Unternehmungen wie zum Beispiel SES: Senior Experten Service machen es seit langem für Selbstständige vor: Erfahrene, kompetente Ex-Unternehmer beraten und unterstützen mit ihrem Wissen und Können ehrenamtlich Unternehmer und Start Ups.
Jetzt hält das Modell der ehrenamtlichen Unterstützung im Berufsleben abgewandelt Einzug in andere Bereiche. Zum Beispiel ins Programm Pi-Quadrat.
Worum es i diesem Programm geht, erklärt das Hamburger Abendblatt:
Das Programm “Pi-Quadrat” oder neuerdings auch “Pi-Quadrat-Integration” ist im September 2005 als eines von 62 bundesweiten Beschäftigungspaketen des Programms “Perspektive 50plus” gestartet. Initiiert wurde das regionale Modell von der ARGE Pinneberg in Zusammenarbeit mit sieben Kooperationspartnern. Es ist in mehrere Phasen aufgeteilt, die aktuell dritte Projektphase läuft Ende 2010 aus.
Phase 1: Die Qualitäten und Fähigkeiten der am Programm teilnehmenden Arbeitslosen werden ermittelt.
Phase 2: Die Teilnehmer werden in Aufbaukursen qualifiziert und durch „durch arbeitsmarktnahe Projekte wieder an die Berufswelt herangeführt“.

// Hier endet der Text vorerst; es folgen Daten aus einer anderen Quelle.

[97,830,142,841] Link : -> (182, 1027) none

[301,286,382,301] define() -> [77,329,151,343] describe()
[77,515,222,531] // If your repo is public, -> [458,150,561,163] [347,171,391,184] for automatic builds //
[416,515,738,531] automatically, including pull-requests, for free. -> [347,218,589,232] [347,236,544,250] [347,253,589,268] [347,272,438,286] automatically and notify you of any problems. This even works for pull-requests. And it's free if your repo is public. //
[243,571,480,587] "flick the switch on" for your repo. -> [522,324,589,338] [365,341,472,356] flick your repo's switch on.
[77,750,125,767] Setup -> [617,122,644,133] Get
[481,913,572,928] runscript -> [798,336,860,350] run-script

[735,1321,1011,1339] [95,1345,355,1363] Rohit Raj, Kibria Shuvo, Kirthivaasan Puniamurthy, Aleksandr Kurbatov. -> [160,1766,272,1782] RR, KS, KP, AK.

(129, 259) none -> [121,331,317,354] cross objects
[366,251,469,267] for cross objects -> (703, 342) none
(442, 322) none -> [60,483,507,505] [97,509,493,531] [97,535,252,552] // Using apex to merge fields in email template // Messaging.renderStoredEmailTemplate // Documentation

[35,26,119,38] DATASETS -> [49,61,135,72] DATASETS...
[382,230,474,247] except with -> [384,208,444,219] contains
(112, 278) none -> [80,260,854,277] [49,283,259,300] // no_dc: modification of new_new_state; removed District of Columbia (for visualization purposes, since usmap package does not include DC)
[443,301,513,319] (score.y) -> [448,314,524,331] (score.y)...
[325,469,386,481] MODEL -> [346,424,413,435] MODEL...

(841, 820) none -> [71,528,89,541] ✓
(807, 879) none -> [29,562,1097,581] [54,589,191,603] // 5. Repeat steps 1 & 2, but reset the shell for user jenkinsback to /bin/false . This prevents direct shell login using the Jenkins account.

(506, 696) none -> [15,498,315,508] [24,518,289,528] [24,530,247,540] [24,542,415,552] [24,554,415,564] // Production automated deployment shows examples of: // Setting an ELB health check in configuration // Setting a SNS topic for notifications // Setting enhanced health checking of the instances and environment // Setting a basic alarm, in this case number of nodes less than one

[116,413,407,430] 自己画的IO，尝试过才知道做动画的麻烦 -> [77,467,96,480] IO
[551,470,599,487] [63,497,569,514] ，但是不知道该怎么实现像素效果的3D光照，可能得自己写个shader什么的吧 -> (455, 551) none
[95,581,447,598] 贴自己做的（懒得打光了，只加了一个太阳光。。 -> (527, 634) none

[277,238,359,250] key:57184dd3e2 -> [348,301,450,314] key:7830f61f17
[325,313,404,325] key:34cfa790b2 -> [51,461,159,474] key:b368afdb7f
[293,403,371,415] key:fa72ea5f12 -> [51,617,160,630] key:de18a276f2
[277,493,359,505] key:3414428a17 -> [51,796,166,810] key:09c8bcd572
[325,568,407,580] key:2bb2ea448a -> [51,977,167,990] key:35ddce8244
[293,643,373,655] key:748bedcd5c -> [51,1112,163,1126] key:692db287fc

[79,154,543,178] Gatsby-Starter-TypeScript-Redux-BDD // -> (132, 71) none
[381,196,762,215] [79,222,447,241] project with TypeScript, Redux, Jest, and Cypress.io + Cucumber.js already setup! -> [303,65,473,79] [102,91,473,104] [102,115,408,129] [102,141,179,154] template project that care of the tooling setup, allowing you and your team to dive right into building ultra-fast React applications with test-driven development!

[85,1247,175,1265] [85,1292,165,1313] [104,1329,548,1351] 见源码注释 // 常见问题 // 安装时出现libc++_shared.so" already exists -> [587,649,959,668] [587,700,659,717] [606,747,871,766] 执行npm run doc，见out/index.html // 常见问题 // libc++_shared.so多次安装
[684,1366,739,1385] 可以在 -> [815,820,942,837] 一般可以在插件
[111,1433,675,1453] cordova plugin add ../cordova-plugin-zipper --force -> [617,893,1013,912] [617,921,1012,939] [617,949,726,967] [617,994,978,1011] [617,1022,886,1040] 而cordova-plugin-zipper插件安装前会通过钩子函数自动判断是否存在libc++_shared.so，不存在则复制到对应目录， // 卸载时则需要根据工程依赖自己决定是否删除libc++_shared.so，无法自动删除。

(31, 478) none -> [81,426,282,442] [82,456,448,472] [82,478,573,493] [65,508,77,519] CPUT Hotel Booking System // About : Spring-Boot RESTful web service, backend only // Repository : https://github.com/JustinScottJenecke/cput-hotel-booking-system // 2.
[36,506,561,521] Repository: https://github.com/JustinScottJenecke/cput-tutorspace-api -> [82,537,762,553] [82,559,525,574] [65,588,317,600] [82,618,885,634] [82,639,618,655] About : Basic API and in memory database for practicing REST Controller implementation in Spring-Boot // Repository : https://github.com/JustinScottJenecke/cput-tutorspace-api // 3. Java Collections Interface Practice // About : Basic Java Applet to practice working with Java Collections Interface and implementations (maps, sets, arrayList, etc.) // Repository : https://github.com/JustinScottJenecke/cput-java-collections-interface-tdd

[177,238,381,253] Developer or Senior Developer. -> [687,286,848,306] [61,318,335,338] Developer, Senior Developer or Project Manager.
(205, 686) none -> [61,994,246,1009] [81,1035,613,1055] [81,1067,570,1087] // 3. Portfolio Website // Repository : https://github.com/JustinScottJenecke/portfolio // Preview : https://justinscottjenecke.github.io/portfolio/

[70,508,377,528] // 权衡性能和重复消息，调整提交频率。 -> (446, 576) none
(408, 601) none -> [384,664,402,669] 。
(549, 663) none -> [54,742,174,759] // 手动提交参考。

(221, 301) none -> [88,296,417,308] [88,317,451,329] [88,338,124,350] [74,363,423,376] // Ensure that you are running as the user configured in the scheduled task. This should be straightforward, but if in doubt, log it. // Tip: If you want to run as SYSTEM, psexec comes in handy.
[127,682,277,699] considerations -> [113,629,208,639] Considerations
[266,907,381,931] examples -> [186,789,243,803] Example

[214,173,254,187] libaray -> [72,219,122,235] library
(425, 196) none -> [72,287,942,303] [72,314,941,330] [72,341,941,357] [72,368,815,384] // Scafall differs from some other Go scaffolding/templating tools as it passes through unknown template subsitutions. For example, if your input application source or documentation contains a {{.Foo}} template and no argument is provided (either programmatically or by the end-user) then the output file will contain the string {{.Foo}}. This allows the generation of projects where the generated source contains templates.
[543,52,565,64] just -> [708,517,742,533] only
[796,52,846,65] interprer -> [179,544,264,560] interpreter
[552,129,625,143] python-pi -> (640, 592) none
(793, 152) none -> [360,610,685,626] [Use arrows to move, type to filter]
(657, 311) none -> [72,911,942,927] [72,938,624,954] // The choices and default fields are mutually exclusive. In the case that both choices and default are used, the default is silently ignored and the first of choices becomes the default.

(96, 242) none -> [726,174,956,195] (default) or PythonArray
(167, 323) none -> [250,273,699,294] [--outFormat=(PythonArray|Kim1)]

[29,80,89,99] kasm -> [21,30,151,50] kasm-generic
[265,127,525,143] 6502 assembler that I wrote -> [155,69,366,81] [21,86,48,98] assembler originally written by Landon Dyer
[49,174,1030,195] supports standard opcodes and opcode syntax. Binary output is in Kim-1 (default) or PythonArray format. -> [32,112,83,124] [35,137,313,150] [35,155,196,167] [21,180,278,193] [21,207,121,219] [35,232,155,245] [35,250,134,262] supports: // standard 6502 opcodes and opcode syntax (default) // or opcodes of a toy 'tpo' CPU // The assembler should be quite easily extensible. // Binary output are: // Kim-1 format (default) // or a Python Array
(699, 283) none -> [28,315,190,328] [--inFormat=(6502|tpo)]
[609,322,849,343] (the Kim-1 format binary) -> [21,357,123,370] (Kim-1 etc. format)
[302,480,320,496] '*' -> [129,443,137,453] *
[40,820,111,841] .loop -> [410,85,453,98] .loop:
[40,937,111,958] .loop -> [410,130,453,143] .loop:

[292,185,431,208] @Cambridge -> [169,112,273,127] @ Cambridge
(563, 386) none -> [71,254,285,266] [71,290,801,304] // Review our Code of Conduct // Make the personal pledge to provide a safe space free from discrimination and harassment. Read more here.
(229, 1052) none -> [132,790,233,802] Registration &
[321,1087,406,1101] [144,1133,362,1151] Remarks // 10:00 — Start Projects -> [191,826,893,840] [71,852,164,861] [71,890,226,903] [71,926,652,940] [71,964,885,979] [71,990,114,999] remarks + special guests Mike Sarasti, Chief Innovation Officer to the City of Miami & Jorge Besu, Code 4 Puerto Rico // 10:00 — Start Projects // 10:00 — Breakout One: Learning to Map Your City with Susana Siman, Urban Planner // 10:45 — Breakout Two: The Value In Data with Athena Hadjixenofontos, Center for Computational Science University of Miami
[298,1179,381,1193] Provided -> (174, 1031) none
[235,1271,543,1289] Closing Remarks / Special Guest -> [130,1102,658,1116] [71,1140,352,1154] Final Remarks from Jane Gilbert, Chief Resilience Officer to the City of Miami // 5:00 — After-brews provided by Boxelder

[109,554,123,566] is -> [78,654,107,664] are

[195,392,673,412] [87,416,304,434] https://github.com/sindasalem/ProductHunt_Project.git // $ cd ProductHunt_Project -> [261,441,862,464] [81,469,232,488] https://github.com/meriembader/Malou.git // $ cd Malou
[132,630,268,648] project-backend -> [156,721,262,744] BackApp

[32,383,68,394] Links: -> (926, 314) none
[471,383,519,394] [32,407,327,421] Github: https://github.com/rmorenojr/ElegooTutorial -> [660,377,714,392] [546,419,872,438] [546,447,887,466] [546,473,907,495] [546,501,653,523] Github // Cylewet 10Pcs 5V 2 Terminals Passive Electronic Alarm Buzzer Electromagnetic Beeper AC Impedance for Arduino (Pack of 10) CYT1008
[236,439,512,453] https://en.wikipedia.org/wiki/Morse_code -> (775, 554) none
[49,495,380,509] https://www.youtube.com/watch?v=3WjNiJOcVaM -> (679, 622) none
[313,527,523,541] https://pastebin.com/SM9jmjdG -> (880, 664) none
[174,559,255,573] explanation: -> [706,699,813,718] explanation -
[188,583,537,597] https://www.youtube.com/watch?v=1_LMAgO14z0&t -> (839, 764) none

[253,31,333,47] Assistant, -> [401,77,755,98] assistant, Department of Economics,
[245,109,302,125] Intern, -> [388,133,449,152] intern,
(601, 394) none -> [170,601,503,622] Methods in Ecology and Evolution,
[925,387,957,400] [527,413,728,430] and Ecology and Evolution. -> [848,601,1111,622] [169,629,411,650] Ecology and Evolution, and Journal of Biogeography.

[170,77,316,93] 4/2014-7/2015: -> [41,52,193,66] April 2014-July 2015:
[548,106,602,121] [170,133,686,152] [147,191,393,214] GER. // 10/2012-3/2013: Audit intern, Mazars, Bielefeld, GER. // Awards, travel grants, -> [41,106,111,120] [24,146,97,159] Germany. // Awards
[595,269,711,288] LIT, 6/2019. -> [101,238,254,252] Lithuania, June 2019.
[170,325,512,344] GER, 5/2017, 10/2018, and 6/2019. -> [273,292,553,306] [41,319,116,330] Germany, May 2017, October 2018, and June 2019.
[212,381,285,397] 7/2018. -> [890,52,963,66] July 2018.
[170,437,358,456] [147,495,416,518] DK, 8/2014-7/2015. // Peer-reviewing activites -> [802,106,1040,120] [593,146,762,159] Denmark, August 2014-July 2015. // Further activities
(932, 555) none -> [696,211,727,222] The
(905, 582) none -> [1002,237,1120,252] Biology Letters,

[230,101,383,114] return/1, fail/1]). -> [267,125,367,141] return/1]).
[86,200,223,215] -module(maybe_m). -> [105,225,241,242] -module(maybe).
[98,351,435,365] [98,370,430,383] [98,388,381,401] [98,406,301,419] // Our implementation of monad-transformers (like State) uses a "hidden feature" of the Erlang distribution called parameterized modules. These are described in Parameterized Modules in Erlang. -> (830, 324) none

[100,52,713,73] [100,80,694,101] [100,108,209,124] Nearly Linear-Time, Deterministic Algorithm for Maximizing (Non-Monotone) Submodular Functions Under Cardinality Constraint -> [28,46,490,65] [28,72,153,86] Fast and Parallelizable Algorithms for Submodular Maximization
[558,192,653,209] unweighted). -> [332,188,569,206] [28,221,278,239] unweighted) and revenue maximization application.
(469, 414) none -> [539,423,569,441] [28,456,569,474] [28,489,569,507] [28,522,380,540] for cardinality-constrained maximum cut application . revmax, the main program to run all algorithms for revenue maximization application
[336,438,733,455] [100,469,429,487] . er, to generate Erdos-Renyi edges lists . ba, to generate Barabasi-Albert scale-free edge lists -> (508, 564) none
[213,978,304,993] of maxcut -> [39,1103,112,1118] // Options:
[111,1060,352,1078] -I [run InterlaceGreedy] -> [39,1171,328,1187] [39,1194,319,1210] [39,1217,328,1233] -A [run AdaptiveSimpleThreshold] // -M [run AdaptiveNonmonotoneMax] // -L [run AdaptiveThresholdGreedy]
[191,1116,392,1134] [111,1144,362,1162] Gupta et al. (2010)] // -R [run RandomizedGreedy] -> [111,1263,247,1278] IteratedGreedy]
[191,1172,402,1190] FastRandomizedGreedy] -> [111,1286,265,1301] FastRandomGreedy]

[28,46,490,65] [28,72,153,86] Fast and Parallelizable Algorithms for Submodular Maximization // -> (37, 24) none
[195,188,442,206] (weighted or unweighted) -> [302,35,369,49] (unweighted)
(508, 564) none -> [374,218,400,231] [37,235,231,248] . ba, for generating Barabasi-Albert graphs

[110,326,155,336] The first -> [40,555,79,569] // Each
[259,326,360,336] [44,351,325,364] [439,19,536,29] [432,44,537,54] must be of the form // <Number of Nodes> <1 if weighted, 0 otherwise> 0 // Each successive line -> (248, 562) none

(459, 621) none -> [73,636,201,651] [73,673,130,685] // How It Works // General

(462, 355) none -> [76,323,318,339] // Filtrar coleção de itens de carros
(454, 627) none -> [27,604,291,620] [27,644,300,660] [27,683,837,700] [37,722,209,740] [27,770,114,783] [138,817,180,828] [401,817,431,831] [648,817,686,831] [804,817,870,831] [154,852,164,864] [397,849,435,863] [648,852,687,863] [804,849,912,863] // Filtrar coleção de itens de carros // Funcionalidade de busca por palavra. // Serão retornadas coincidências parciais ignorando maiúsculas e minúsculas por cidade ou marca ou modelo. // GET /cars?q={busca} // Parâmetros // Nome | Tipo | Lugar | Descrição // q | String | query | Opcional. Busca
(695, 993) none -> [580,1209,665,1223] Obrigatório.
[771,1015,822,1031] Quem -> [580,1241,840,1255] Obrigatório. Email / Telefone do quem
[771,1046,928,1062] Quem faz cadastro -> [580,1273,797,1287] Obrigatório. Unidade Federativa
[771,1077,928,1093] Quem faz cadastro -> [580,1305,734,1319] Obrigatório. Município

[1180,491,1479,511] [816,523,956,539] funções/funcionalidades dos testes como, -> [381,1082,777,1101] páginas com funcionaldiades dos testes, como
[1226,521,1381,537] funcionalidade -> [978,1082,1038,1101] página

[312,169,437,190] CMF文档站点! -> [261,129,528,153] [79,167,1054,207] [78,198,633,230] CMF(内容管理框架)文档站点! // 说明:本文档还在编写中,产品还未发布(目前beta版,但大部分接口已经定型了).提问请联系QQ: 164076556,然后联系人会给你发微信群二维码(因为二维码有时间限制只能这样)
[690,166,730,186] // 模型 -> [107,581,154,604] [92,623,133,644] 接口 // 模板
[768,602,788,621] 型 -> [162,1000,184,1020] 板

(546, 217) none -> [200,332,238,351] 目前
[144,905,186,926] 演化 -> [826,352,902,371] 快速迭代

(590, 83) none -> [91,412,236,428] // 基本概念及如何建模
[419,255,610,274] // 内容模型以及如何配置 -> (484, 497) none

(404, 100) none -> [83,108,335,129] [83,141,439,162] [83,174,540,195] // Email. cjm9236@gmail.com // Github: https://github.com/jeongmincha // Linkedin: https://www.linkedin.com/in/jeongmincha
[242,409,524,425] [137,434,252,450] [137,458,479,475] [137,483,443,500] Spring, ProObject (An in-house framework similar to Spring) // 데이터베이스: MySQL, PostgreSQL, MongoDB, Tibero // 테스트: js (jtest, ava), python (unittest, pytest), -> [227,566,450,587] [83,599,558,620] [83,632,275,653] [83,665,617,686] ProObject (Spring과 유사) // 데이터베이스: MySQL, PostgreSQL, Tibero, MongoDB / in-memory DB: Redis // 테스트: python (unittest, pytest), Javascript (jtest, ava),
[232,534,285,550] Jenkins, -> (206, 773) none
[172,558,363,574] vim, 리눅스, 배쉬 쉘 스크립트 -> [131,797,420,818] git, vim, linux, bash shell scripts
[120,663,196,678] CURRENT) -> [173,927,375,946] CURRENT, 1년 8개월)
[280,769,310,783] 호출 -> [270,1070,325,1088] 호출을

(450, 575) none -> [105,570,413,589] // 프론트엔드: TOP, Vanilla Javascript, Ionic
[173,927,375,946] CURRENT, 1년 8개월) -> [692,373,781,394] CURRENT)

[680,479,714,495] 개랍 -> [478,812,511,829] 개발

Phase 3: Die Teilnehmer werden in Jobs auf dem ersten Arbeitsmarkt vermittelt.
Vorgestern wurden für Phase 3 zwei „Botschafter“ ernannt:
Ulrich Grobe, Geschäftsführer der Zweigstelle Elmshorn der Industrie- und Handelskammer zu Kiel (IHK), und Jürgen Pauschert, Leiter der Kreishandwerkerschaft Westholstein. Beide sind extrem gut vernetzt und werden als Multiplikatoren auftreten und Unternehmen motivieren, ältere Arbeitnehmer einzustellen.
Und wieder berichtete das Hamburger Abendblatt:
Beide werden ehrenamtlich tätig – und nehmen ihre neue Aufgabe ernst. “Unsere Wirtschaft kann es sich angesichts des demographischen Wandels immer weniger leisten, auf erfahrene ältere Fachkräfte zu verzichten”, so IHK-Geschäftsführer Grobe. Die finanziellen Integrationshilfen der ARGE könnten den Betrieben einen solchen Schritt erleichtern, ebenso wie das Angebot einer am betrieblichen Bedarf orientierten Beratung.
“Es gibt ein großes Potenzial von guten Fachkräften, wir dürfen sie nicht links liegen lassen”, so Pauschert. Er kündigte an, bei seinen Innungsbetrieben aktiv Werbung für die Einstellung von über 50-Jährigen zu machen.
Gute Sache, das Programm! Nachahmenswert. Und toller Einsatz der beiden “Botschafter”.
Welche beachtlichen Erfolge das Programm Pi-Quadrat schon erzielen konnte, ist ausführlicher im Abendblatt-Artikel nachzulesen.
Und wer sich näher über das gesamt Programm informieren möchte, kann dies zum Beispiel auf den Seiten Pi-Quadrat.org oder Pi-Quadrat GmbH tun.
Leider sind beide Sites komplett in komplett in Flash programmiert, also nicht suchmaschinenoptimiert geschweige denn auch nur annähernd barrierefrei. Da müsste man vielleicht noch mal bei. Aber das nur am Rande.
Vielleicht ist diese Bereitschaft, ehrenamtlich Arbeitslosen zu helfen, ja auch Ansporn für andere. Zum Beispiel könnte man Arbeitslosen helfen, Bewerbungen zu schreiben, damit sie auf dem ersten Arbeitsmarkt oder in der Zeitarbeit Jobs finden.